• Exercise
Write out, word for word, each line from the start of the entries through the one holding "4,1,4,$2,$3,$4,$5,$6,$7,$8,$9,$2,$3,0*"; omit the pictures.

(Listed entries Opens)

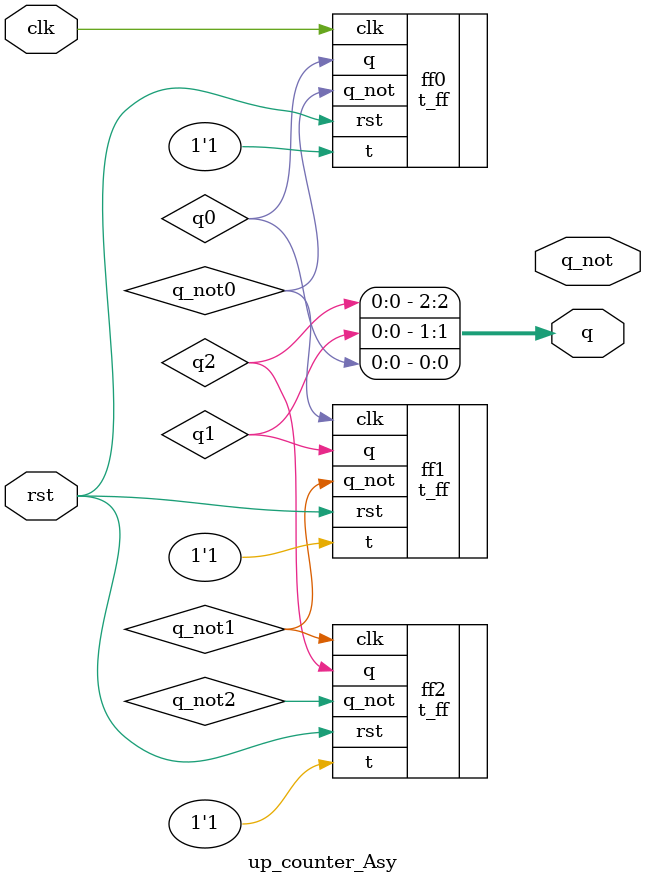
<source format=sv>
`timescale 1ns / 1ps
module up_counter_Asy(
   input clk,
   input rst,
   output [2:0]q,
   output [2:0]q_not
    );
    wire q_not0,q_not1,q_not2;
    t_ff ff0(.t(1'b1), .clk(clk), .rst(rst), .q(q0), .q_not(q_not0));
    t_ff ff1(.t(1'b1), .clk(q_not0), .rst(rst), .q(q1),.q_not(q_not1));
    t_ff ff2(.t(1'b1), .clk(q_not1), .rst(rst), .q(q2),.q_not(q_not2));
    
    assign q={q2,q1,q0};
endmodule

</source>
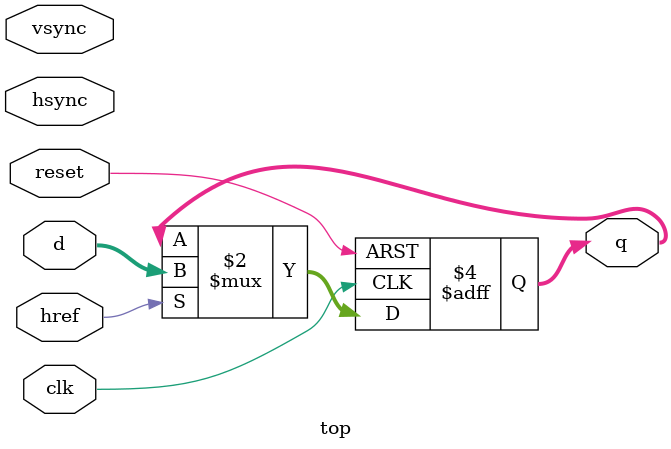
<source format=sv>
module top (
    input logic clk,
    input logic reset,
    input logic [7:0] d,
    input logic href,
    input logic vsync,
    input logic hsync,
    output logic [7:0] q
);
    always_ff @(posedge clk or posedge reset) begin
        if (reset) begin
            q <= 8'b0;
        end else if (href) begin
            q <= d;
        end
    end
endmodule
</source>
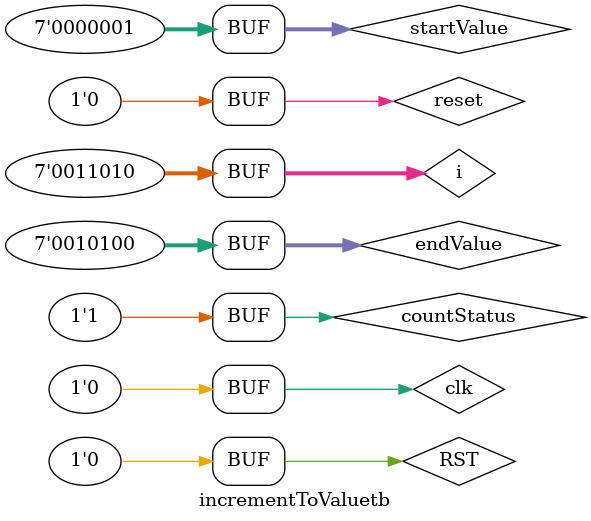
<source format=v>
`timescale 1ns / 1ps


module incrementToValuetb;

	// Inputs
	reg [6:0] startValue;
	reg [6:0] endValue;
	reg countStatus;
	reg reset;
	reg clk;
	reg RST;

	// Outputs
	wire [6:0] currentValue;
	
	// Debug stuff.
	reg [6:0] i;

	// Instantiate the Unit Under Test (UUT)
	incrementToValue uut (
		.startValue(startValue), 
		.endValue(endValue), 
		.countStatus(countStatus), 
		.reset(reset), 
		.clk(clk), 
		.RST(RST), 
		.currentValue(currentValue)
	);

	initial begin
		// Initialize Inputs
		startValue = 1;
		endValue = 20;
		countStatus = 1;
		reset = 0;
		clk = 0;
		RST = 0;

		// Wait 100 ns for global reset to finish
		#100;
        
		// Add stimulus here
		
		for(i = 0; i<=25; i = i + 1)
			begin
				clk=~clk;
				#10;
			end
		// Add stimulus here

	end
      
endmodule


</source>
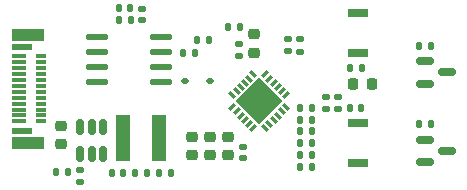
<source format=gbr>
%TF.GenerationSoftware,KiCad,Pcbnew,7.0.1-0*%
%TF.CreationDate,2023-12-26T15:33:35+01:00*%
%TF.ProjectId,luz,6c757a2e-6b69-4636-9164-5f7063625858,0.0.3a*%
%TF.SameCoordinates,Original*%
%TF.FileFunction,Paste,Top*%
%TF.FilePolarity,Positive*%
%FSLAX46Y46*%
G04 Gerber Fmt 4.6, Leading zero omitted, Abs format (unit mm)*
G04 Created by KiCad (PCBNEW 7.0.1-0) date 2023-12-26 15:33:35*
%MOMM*%
%LPD*%
G01*
G04 APERTURE LIST*
G04 Aperture macros list*
%AMRoundRect*
0 Rectangle with rounded corners*
0 $1 Rounding radius*
0 $2 $3 $4 $5 $6 $7 $8 $9 X,Y pos of 4 corners*
0 Add a 4 corners polygon primitive as box body*
4,1,4,$2,$3,$4,$5,$6,$7,$8,$9,$2,$3,0*
0 Add four circle primitives for the rounded corners*
1,1,$1+$1,$2,$3*
1,1,$1+$1,$4,$5*
1,1,$1+$1,$6,$7*
1,1,$1+$1,$8,$9*
0 Add four rect primitives between the rounded corners*
20,1,$1+$1,$2,$3,$4,$5,0*
20,1,$1+$1,$4,$5,$6,$7,0*
20,1,$1+$1,$6,$7,$8,$9,0*
20,1,$1+$1,$8,$9,$2,$3,0*%
%AMRotRect*
0 Rectangle, with rotation*
0 The origin of the aperture is its center*
0 $1 length*
0 $2 width*
0 $3 Rotation angle, in degrees counterclockwise*
0 Add horizontal line*
21,1,$1,$2,0,0,$3*%
G04 Aperture macros list end*
%ADD10RoundRect,0.135000X-0.135000X-0.185000X0.135000X-0.185000X0.135000X0.185000X-0.135000X0.185000X0*%
%ADD11RoundRect,0.135000X0.135000X0.185000X-0.135000X0.185000X-0.135000X-0.185000X0.135000X-0.185000X0*%
%ADD12RoundRect,0.225000X0.250000X-0.225000X0.250000X0.225000X-0.250000X0.225000X-0.250000X-0.225000X0*%
%ADD13O,1.888011X0.573990*%
%ADD14R,1.250013X0.300000*%
%ADD15R,0.850013X0.300000*%
%ADD16R,1.800000X0.500000*%
%ADD17R,2.800000X1.000000*%
%ADD18RoundRect,0.218750X0.256250X-0.218750X0.256250X0.218750X-0.256250X0.218750X-0.256250X-0.218750X0*%
%ADD19RoundRect,0.135000X-0.185000X0.135000X-0.185000X-0.135000X0.185000X-0.135000X0.185000X0.135000X0*%
%ADD20RoundRect,0.140000X-0.140000X-0.170000X0.140000X-0.170000X0.140000X0.170000X-0.140000X0.170000X0*%
%ADD21RoundRect,0.150000X-0.587500X-0.150000X0.587500X-0.150000X0.587500X0.150000X-0.587500X0.150000X0*%
%ADD22R,1.700000X0.800000*%
%ADD23RoundRect,0.218750X0.218750X0.256250X-0.218750X0.256250X-0.218750X-0.256250X0.218750X-0.256250X0*%
%ADD24RoundRect,0.140000X0.140000X0.170000X-0.140000X0.170000X-0.140000X-0.170000X0.140000X-0.170000X0*%
%ADD25RotRect,2.800000X2.800000X225.000000*%
%ADD26RotRect,0.280010X0.664999X225.000000*%
%ADD27RotRect,0.664999X0.280010X225.000000*%
%ADD28RoundRect,0.140000X-0.170000X0.140000X-0.170000X-0.140000X0.170000X-0.140000X0.170000X0.140000X0*%
%ADD29R,1.200000X4.000000*%
%ADD30RoundRect,0.112500X-0.187500X-0.112500X0.187500X-0.112500X0.187500X0.112500X-0.187500X0.112500X0*%
%ADD31RoundRect,0.135000X0.185000X-0.135000X0.185000X0.135000X-0.185000X0.135000X-0.185000X-0.135000X0*%
%ADD32RoundRect,0.150000X-0.150000X0.512500X-0.150000X-0.512500X0.150000X-0.512500X0.150000X0.512500X0*%
G04 APERTURE END LIST*
D10*
%TO.C,R14*%
X68310000Y-103350000D03*
X67290000Y-103350000D03*
%TD*%
D11*
%TO.C,R13*%
X68310000Y-110000000D03*
X67290000Y-110000000D03*
%TD*%
D12*
%TO.C,C9*%
X49620000Y-111045000D03*
X49620000Y-112595000D03*
%TD*%
D13*
%TO.C,U3*%
X45499009Y-106405004D03*
X45499009Y-105135001D03*
X45499009Y-103864999D03*
X45499009Y-102594996D03*
X40100991Y-102594996D03*
X40100991Y-103864999D03*
X40100991Y-105135001D03*
X40100991Y-106405004D03*
%TD*%
D11*
%TO.C,R9*%
X58250000Y-113600000D03*
X57230000Y-113600000D03*
%TD*%
D12*
%TO.C,C2*%
X37000000Y-110125000D03*
X37000000Y-111675000D03*
%TD*%
D14*
%TO.C,U1*%
X33419431Y-109749936D03*
X33419431Y-109250064D03*
X33419431Y-108749936D03*
X33419431Y-108250064D03*
X33419431Y-107749936D03*
X33419431Y-107250064D03*
X33419431Y-106749936D03*
X33419431Y-106250064D03*
X33419431Y-105749936D03*
X33419431Y-105250064D03*
X33419431Y-104749936D03*
X33419431Y-104250064D03*
D15*
X35329515Y-104250064D03*
X35329515Y-104749936D03*
X35329515Y-105250064D03*
X35329515Y-105749936D03*
X35329515Y-106250064D03*
X35329515Y-106749936D03*
X35329515Y-107250064D03*
X35329515Y-107749936D03*
X35329515Y-108250064D03*
X35329515Y-108749936D03*
X35329515Y-109250064D03*
X35329515Y-109749936D03*
D16*
X33694514Y-103425070D03*
D17*
X34194564Y-102410084D03*
X34194564Y-111589916D03*
D16*
X33694514Y-110574930D03*
%TD*%
D18*
%TO.C,D4*%
X53380000Y-103957500D03*
X53380000Y-102382500D03*
%TD*%
D19*
%TO.C,R1*%
X52080000Y-103220000D03*
X52080000Y-104240000D03*
%TD*%
D20*
%TO.C,C6*%
X58230000Y-111550000D03*
X57270000Y-111550000D03*
%TD*%
D11*
%TO.C,R7*%
X58260000Y-112570000D03*
X57240000Y-112570000D03*
%TD*%
D21*
%TO.C,Q4*%
X69675000Y-112250000D03*
X67800000Y-113200000D03*
X67800000Y-111300000D03*
%TD*%
%TO.C,Q1*%
X69737500Y-105600000D03*
X67862500Y-106550000D03*
X67862500Y-104650000D03*
%TD*%
D20*
%TO.C,C4*%
X58230000Y-110600000D03*
X57270000Y-110600000D03*
%TD*%
D22*
%TO.C,S1*%
X62164457Y-103980000D03*
X62164457Y-100580000D03*
%TD*%
D10*
%TO.C,R3*%
X48530000Y-102900000D03*
X49550000Y-102900000D03*
%TD*%
D11*
%TO.C,R15*%
X62519999Y-105270000D03*
X61499999Y-105270000D03*
%TD*%
D12*
%TO.C,C12*%
X48110000Y-111045000D03*
X48110000Y-112595000D03*
%TD*%
D10*
%TO.C,R12*%
X44310000Y-114100000D03*
X43290000Y-114100000D03*
%TD*%
%TO.C,R4*%
X47350000Y-103950000D03*
X48370000Y-103950000D03*
%TD*%
D11*
%TO.C,R2*%
X42960000Y-101150000D03*
X41940000Y-101150000D03*
%TD*%
D20*
%TO.C,C10*%
X41940000Y-100150000D03*
X42900000Y-100150000D03*
%TD*%
D10*
%TO.C,R5*%
X51130000Y-101790000D03*
X52150000Y-101790000D03*
%TD*%
D12*
%TO.C,C3*%
X51143310Y-111034999D03*
X51143310Y-112584999D03*
%TD*%
D23*
%TO.C,D1*%
X61762500Y-106560000D03*
X63337500Y-106560000D03*
%TD*%
D19*
%TO.C,R10*%
X38600000Y-113890000D03*
X38600000Y-114910000D03*
%TD*%
%TO.C,R8*%
X59420000Y-107660000D03*
X59420000Y-108680000D03*
%TD*%
%TO.C,R6*%
X60490000Y-107670000D03*
X60490000Y-108690000D03*
%TD*%
D24*
%TO.C,C1*%
X61480000Y-108640000D03*
X62440000Y-108640000D03*
%TD*%
D10*
%TO.C,R16*%
X37620000Y-114000000D03*
X36600000Y-114000000D03*
%TD*%
D25*
%TO.C,U2*%
X53800000Y-108050000D03*
D26*
X56076858Y-108559182D03*
X55723395Y-108912645D03*
X55369752Y-109266289D03*
X55016289Y-109619752D03*
X54662645Y-109973395D03*
X54309182Y-110326858D03*
D27*
X53290818Y-110326858D03*
X52937355Y-109973395D03*
X52583711Y-109619752D03*
X52230248Y-109266289D03*
X51876605Y-108912645D03*
X51523142Y-108559182D03*
D26*
X51523142Y-107540818D03*
X51876605Y-107187355D03*
X52230248Y-106833711D03*
X52583711Y-106480248D03*
X52937355Y-106126605D03*
X53290818Y-105773142D03*
D27*
X54309182Y-105773142D03*
X54662645Y-106126605D03*
X55016289Y-106480248D03*
X55369752Y-106833711D03*
X55723395Y-107187355D03*
X56076858Y-107540818D03*
%TD*%
D22*
%TO.C,S2*%
X62164457Y-113260000D03*
X62164457Y-109860000D03*
%TD*%
D28*
%TO.C,C11*%
X43900000Y-100220000D03*
X43900000Y-101180000D03*
%TD*%
D29*
%TO.C,L1*%
X42275895Y-111200000D03*
X45324105Y-111200000D03*
%TD*%
D30*
%TO.C,D3*%
X47550000Y-106300000D03*
X49650000Y-106300000D03*
%TD*%
D28*
%TO.C,C22*%
X52390000Y-112870000D03*
X52390000Y-111910000D03*
%TD*%
D31*
%TO.C,R22*%
X56200000Y-102790000D03*
X56200000Y-103810000D03*
%TD*%
D20*
%TO.C,C7*%
X58240000Y-108610000D03*
X57280000Y-108610000D03*
%TD*%
D32*
%TO.C,U4*%
X40550000Y-112500000D03*
X39600000Y-112500000D03*
X38650000Y-112500000D03*
X38650000Y-110225000D03*
X39600000Y-110225000D03*
X40550000Y-110225000D03*
%TD*%
D20*
%TO.C,C8*%
X41320000Y-114100000D03*
X42280000Y-114100000D03*
%TD*%
D10*
%TO.C,R11*%
X45290000Y-114100000D03*
X46310000Y-114100000D03*
%TD*%
D20*
%TO.C,C5*%
X58230000Y-109600000D03*
X57270000Y-109600000D03*
%TD*%
D31*
%TO.C,R21*%
X57270000Y-103840000D03*
X57270000Y-102820000D03*
%TD*%
M02*

</source>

(Listed entries Closes)

• Exercise result
<source format=sv>
`timescale 1ns / 1ps
module up_counter_Asy(
   input clk,
   input rst,
   output [2:0]q,
   output [2:0]q_not
    );
    wire q_not0,q_not1,q_not2;
    t_ff ff0(.t(1'b1), .clk(clk), .rst(rst), .q(q0), .q_not(q_not0));
    t_ff ff1(.t(1'b1), .clk(q_not0), .rst(rst), .q(q1),.q_not(q_not1));
    t_ff ff2(.t(1'b1), .clk(q_not1), .rst(rst), .q(q2),.q_not(q_not2));
    
    assign q={q2,q1,q0};
endmodule

</source>
<source format=sv>
module top (
    input logic clk,
    input logic reset,
    input logic [7:0] d,
    input logic href,
    input logic vsync,
    input logic hsync,
    output logic [7:0] q
);
    always_ff @(posedge clk or posedge reset) begin
        if (reset) begin
            q <= 8'b0;
        end else if (href) begin
            q <= d;
        end
    end
endmodule
</source>
<source format=v>
`timescale 1ns / 1ps


module incrementToValuetb;

	// Inputs
	reg [6:0] startValue;
	reg [6:0] endValue;
	reg countStatus;
	reg reset;
	reg clk;
	reg RST;

	// Outputs
	wire [6:0] currentValue;
	
	// Debug stuff.
	reg [6:0] i;

	// Instantiate the Unit Under Test (UUT)
	incrementToValue uut (
		.startValue(startValue), 
		.endValue(endValue), 
		.countStatus(countStatus), 
		.reset(reset), 
		.clk(clk), 
		.RST(RST), 
		.currentValue(currentValue)
	);

	initial begin
		// Initialize Inputs
		startValue = 1;
		endValue = 20;
		countStatus = 1;
		reset = 0;
		clk = 0;
		RST = 0;

		// Wait 100 ns for global reset to finish
		#100;
        
		// Add stimulus here
		
		for(i = 0; i<=25; i = i + 1)
			begin
				clk=~clk;
				#10;
			end
		// Add stimulus here

	end
      
endmodule


</source>
<source format=gbr>
%TF.GenerationSoftware,KiCad,Pcbnew,7.0.1-0*%
%TF.CreationDate,2023-12-26T15:33:35+01:00*%
%TF.ProjectId,luz,6c757a2e-6b69-4636-9164-5f7063625858,0.0.3a*%
%TF.SameCoordinates,Original*%
%TF.FileFunction,Paste,Top*%
%TF.FilePolarity,Positive*%
%FSLAX46Y46*%
G04 Gerber Fmt 4.6, Leading zero omitted, Abs format (unit mm)*
G04 Created by KiCad (PCBNEW 7.0.1-0) date 2023-12-26 15:33:35*
%MOMM*%
%LPD*%
G01*
G04 APERTURE LIST*
G04 Aperture macros list*
%AMRoundRect*
0 Rectangle with rounded corners*
0 $1 Rounding radius*
0 $2 $3 $4 $5 $6 $7 $8 $9 X,Y pos of 4 corners*
0 Add a 4 corners polygon primitive as box body*
4,1,4,$2,$3,$4,$5,$6,$7,$8,$9,$2,$3,0*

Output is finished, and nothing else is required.